A siglo y medio de distancia resuena con acento alemán: la política es el arte de lo posible. Recuérdelo antes de lanzarse a denunciar a sus representantes por supuestas traiciones. Porque lo posible hoy es trabajar con un gobierno electo, no con el gobierno que quisiéramos. Que, ojo, no es igual que trabajar para él. Y reconocer que en el Congreso —un congreso dominado numéricamente por la muy perdedora y tramposa UNE— hay una clave importante. Esto no exige regalar el voto, menos aún vender el alma. Pero demanda reconocer que la política es negociar con sagacidad para conseguir lo indispensable a la escala de lo posible.
Porque lo indispensable hoy es superar 65 años de traición de élites económicas, políticas y militares que prefieren quedarse en lo más pobre del ser antes que compartir el país.

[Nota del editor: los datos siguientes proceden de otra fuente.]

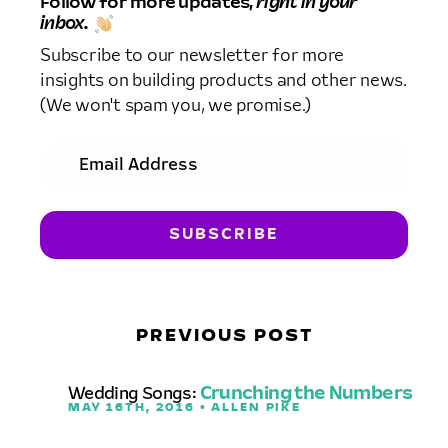
Follow for more updates,
right in your
inbox.
Subscribe to our newsletter for more
insights on building products and other news.
(We won't spam you, we promise.)
PREVIOUS POST
Wedding Songs:
Crunching the Numbers
MAY 16TH, 2016 • ALLEN PIKE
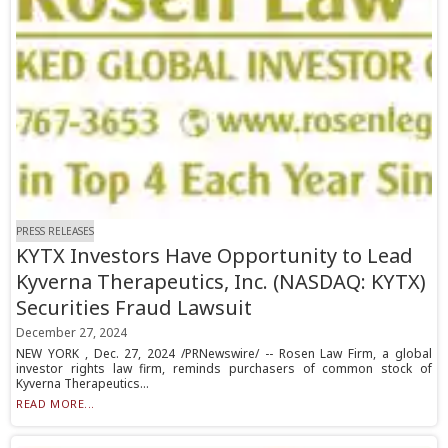
PRESS RELEASES
KYTX Investors Have Opportunity to Lead
Kyverna Therapeutics, Inc. (NASDAQ: KYTX)
Securities Fraud Lawsuit
December 27, 2024
NEW YORK , Dec. 27, 2024 /PRNewswire/ -- Rosen Law Firm, a global
investor rights law firm, reminds purchasers of common stock of
Kyverna Therapeutics...
READ MORE...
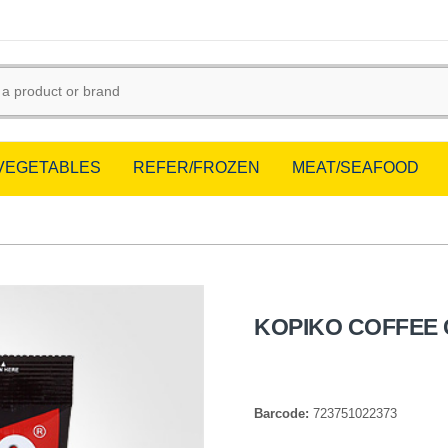
/VEGETABLES
REFER/FROZEN
MEAT/SEAFOOD
KOPIKO COFFEE 
Barcode:
723751022373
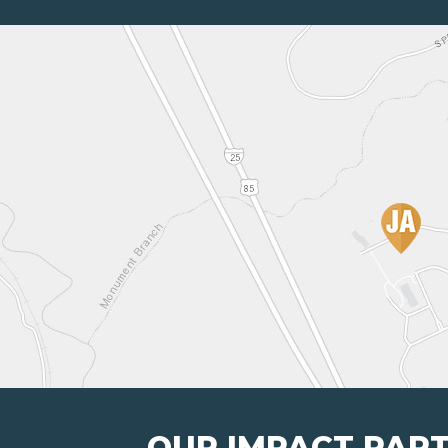
OUR IMPACT PAR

Que prefieren ser los primeros de los cobardes, aupar a los traidores y legitimar a los incompetentes antes que compartir la prosperidad y la responsabilidad. Y lo posible hoy es aliarnos con quienes quieren algo —no necesariamente todo— de lo mismo que nosotros: justicia, democracia, ciudadanía, desarrollo y buen vivir. Reconozcamos, entendamos: nuestras intenciones son infinitas, pero alcanzarlas exige apreciar que nuestros medios son limitadísimos. Debemos usarlos bien.